# GLS race at Steelix Raceway on Apirl 18



## Steelix_70 (Feb 19, 2012)

GLS race at Steelix Racaway on Apirl 18. I will have 3 classes skinny tire t-jet and fat tire t-jet, GLSS rules and then changing over to 20volts for a fray race. Skinny will be 2 min and fat is 1.5 min qualifying with bump and 3 min mains, fray will be 1.5 min qualifying and 3 min mains with bump. Door open at 11:00am, racing starts at 1:00pm sharp, $7.00 for food and and a full day of racing. 

Slow Ed


----------



## honda27 (Apr 17, 2008)

*race*

me and mike plan on coming to sled,s race.see u there.


----------



## ZBT Speedway (Jan 2, 2012)

Plan on making it there as long as we dont start working Saturdays by then:dude:


----------



## 9finger hobbies (Mar 11, 2008)

I will have to miss this one.
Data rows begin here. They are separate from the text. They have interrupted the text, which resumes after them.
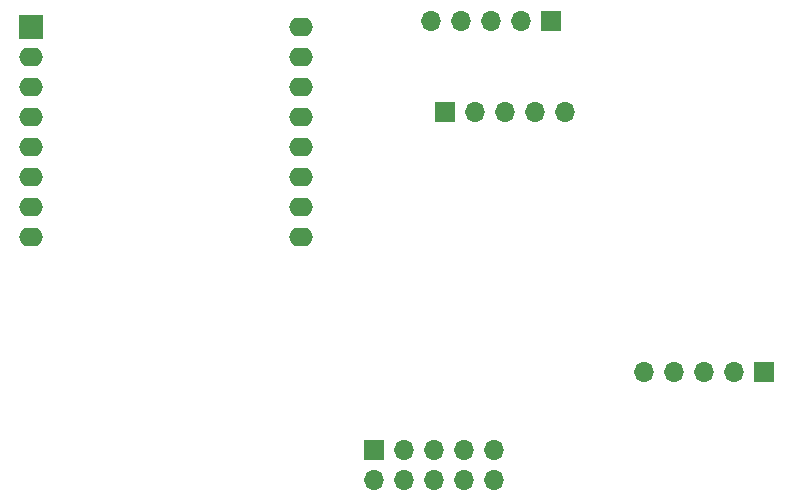
<source format=gbr>
%TF.GenerationSoftware,KiCad,Pcbnew,(6.0.0)*%
%TF.CreationDate,2022-04-16T20:40:41+02:00*%
%TF.ProjectId,bewegungsmelder,62657765-6775-46e6-9773-6d656c646572,rev?*%
%TF.SameCoordinates,Original*%
%TF.FileFunction,Soldermask,Bot*%
%TF.FilePolarity,Negative*%
%FSLAX46Y46*%
G04 Gerber Fmt 4.6, Leading zero omitted, Abs format (unit mm)*
G04 Created by KiCad (PCBNEW (6.0.0)) date 2022-04-16 20:40:41*
%MOMM*%
%LPD*%
G01*
G04 APERTURE LIST*
%ADD10O,1.700000X1.700000*%
%ADD11R,1.700000X1.700000*%
%ADD12R,2.000000X2.000000*%
%ADD13O,2.000000X1.600000*%
G04 APERTURE END LIST*
D10*
%TO.C,J1*%
X101854000Y-126238000D03*
X104394000Y-126238000D03*
X106934000Y-126238000D03*
X109474000Y-126238000D03*
X112014000Y-126238000D03*
X112014000Y-123698000D03*
X109474000Y-123698000D03*
X106934000Y-123698000D03*
X104394000Y-123698000D03*
D11*
X101854000Y-123698000D03*
%TD*%
%TO.C,J3*%
X116840000Y-87408000D03*
D10*
X114300000Y-87408000D03*
X111760000Y-87408000D03*
X109220000Y-87408000D03*
X106680000Y-87408000D03*
%TD*%
D11*
%TO.C,J2*%
X134874000Y-117094000D03*
D10*
X132334000Y-117094000D03*
X129794000Y-117094000D03*
X127254000Y-117094000D03*
X124714000Y-117094000D03*
%TD*%
D12*
%TO.C,U1*%
X72748000Y-87884000D03*
D13*
X72748000Y-90424000D03*
X72748000Y-92964000D03*
X72748000Y-95504000D03*
X72748000Y-98044000D03*
X72748000Y-100584000D03*
X72748000Y-103124000D03*
X72748000Y-105664000D03*
X95608000Y-105664000D03*
X95608000Y-103124000D03*
X95608000Y-100584000D03*
X95608000Y-98044000D03*
X95608000Y-95504000D03*
X95608000Y-92964000D03*
X95608000Y-90424000D03*
X95608000Y-87884000D03*
%TD*%
D11*
%TO.C,J4*%
X107828000Y-95123000D03*
D10*
X110368000Y-95123000D03*
X112908000Y-95123000D03*
X115448000Y-95123000D03*
X117988000Y-95123000D03*
%TD*%
M02*

</source>
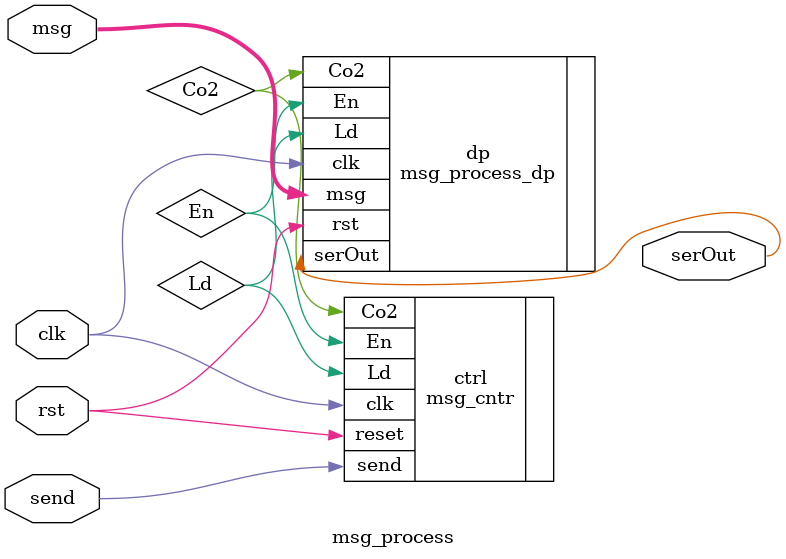
<source format=v>
module msg_process (input clk,rst, send, input [4:0] msg, output serOut);

wire En,Ld,Co2;
msg_cntr ctrl(
    .clk(clk),
    .reset(rst),
    .send(send),
    .Co2(Co2),
    .Ld(Ld),
    .En(En)
);
msg_process_dp dp(.clk(clk), .rst(rst),.Ld(Ld),.En(En)
, .msg(msg), .serOut(serOut), .Co2(Co2) );

endmodule

</source>
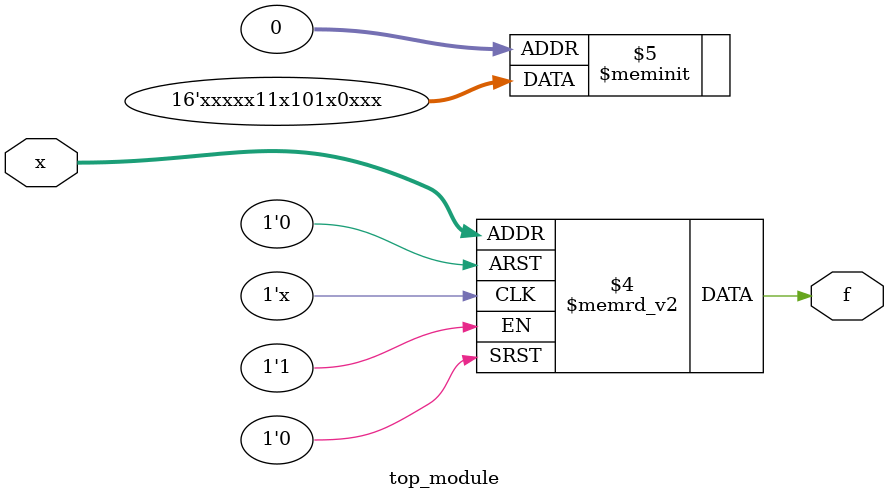
<source format=sv>
module top_module (
	input [4:1] x,
	output logic f
);

always_comb begin
    case (x)
        4'b0011: f = 1'b0;
        4'b0100: f = 1'bx;
        4'b0101: f = 1'b1;
        4'b0110: f = 1'b0;
        4'b0111: f = 1'b1;
        4'b1001: f = 1'b1;
        4'b1010: f = 1'b1;
        4'b1011: f = 1'bx;
        default: f = 1'bx;
    endcase
end

endmodule

</source>
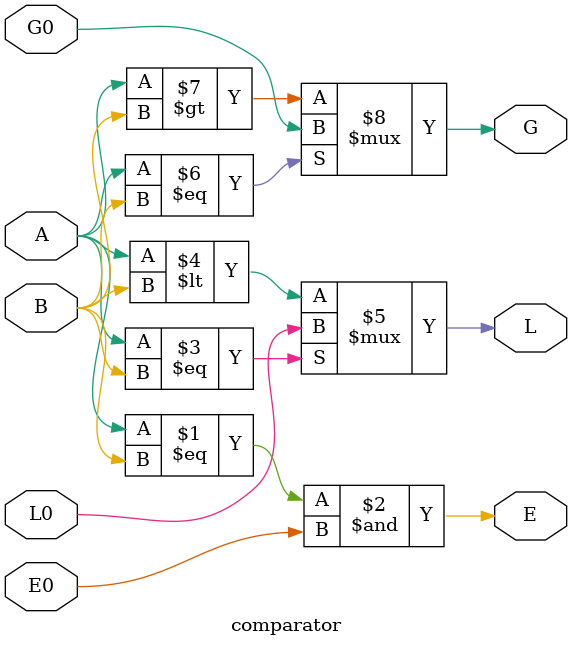
<source format=v>
`timescale 1ns / 1ps
module comparator(
    input A,
    input B,
    input E0,
    input L0,
    input G0,
    output E,
    output L,
    output G,
    );
	 
	 assign E = (A == B) & E0;  
    assign L = A == B ? L0 : A < B;
    assign G = A == B ? G0 : A > B;

endmodule

</source>
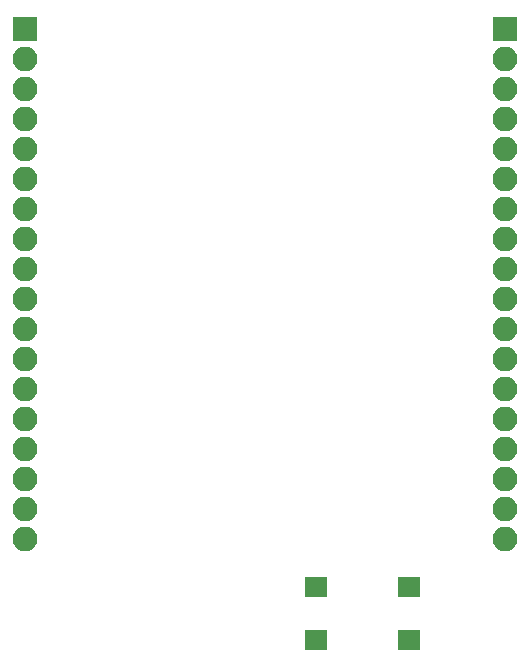
<source format=gbs>
G04 #@! TF.FileFunction,Soldermask,Bot*
%FSLAX46Y46*%
G04 Gerber Fmt 4.6, Leading zero omitted, Abs format (unit mm)*
G04 Created by KiCad (PCBNEW 4.0.5-e0-6337~52~ubuntu16.10.1) date Tue Feb  7 00:40:12 2017*
%MOMM*%
%LPD*%
G01*
G04 APERTURE LIST*
%ADD10C,0.100000*%
%ADD11R,2.100000X2.100000*%
%ADD12O,2.100000X2.100000*%
%ADD13R,1.950000X1.700000*%
G04 APERTURE END LIST*
D10*
D11*
X190500000Y-68580000D03*
D12*
X190500000Y-71120000D03*
X190500000Y-73660000D03*
X190500000Y-76200000D03*
X190500000Y-78740000D03*
X190500000Y-81280000D03*
X190500000Y-83820000D03*
X190500000Y-86360000D03*
X190500000Y-88900000D03*
X190500000Y-91440000D03*
X190500000Y-93980000D03*
X190500000Y-96520000D03*
X190500000Y-99060000D03*
X190500000Y-101600000D03*
X190500000Y-104140000D03*
X190500000Y-106680000D03*
X190500000Y-109220000D03*
X190500000Y-111760000D03*
D11*
X149860000Y-68580000D03*
D12*
X149860000Y-71120000D03*
X149860000Y-73660000D03*
X149860000Y-76200000D03*
X149860000Y-78740000D03*
X149860000Y-81280000D03*
X149860000Y-83820000D03*
X149860000Y-86360000D03*
X149860000Y-88900000D03*
X149860000Y-91440000D03*
X149860000Y-93980000D03*
X149860000Y-96520000D03*
X149860000Y-99060000D03*
X149860000Y-101600000D03*
X149860000Y-104140000D03*
X149860000Y-106680000D03*
X149860000Y-109220000D03*
X149860000Y-111760000D03*
D13*
X182410000Y-115860000D03*
X174460000Y-115860000D03*
X182410000Y-120360000D03*
X174460000Y-120360000D03*
M02*

</source>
The family and I will be in the Dells.


----------



## Steelix_70 (Feb 19, 2012)

A fray race was added as it was asked for. So it will be a full day of racing.


----------



## purple66bu (Dec 18, 2013)

You running the Hotrods also?


----------



## Steelix_70 (Feb 19, 2012)

No hotrod class, mybe indy cars but don't count on it. Right now just the 3 classes fat tire and skinny tire 18v GLS rules and fray 20v. Thanks for asking. 

Slow Ed


----------



## ajd350 (Sep 18, 2005)

Gonna try to get away for this one.


----------



## purple66bu (Dec 18, 2013)

I'm gonna try and make it will be my first race


----------



## brownie374 (Nov 21, 2007)

Can you run a slip on tire car in fray?


----------



## Steelix_70 (Feb 19, 2012)

You can run any tire you want in fray, it's just the volts will be at 20 and not at are 18 that we run in GLSS. I hope you stick around and run the fray class. Looks like there is going to be a good turn out.


----------



## teddybearracer34 (Dec 30, 2013)

Sorry but I can't make it. Will be in South Bend


----------



## purple66bu (Dec 18, 2013)

won't be able to make this race I was asked to help a friend test his car On saturday at the drag strip 1


----------



## honda27 (Apr 17, 2008)

*race*

I wont be able to make it to the race at sleds. no funds.


----------



## Steelix_70 (Feb 19, 2012)

I'm sure you will find the money to come over. Remember you asked me to host a race like 5 times. 

Slow Ed


----------



## honda27 (Apr 17, 2008)

*race*

no idea if ill make it cost me 10.00 in gas to ride with some 1 and 7 .00 to eat. no work here.


----------



## brownie374 (Nov 21, 2007)

honda27 said:


> no idea if ill make it cost me 10.00 in gas to ride with some 1 and 7 .00 to eat. no work here.


Walmart is hiring!


----------



## ZBT Speedway (Jan 2, 2012)

Heard there were some good racing going on.


----------



## TEAM D.V.S. (Nov 11, 2007)

Steelix_70 said:


> I'm sure you will find the money to come over. Remember you asked me to host a race like 5 times.
> 
> Slow Ed


LoL he asks me all of the time to host a race also ! :thumbsup:


----------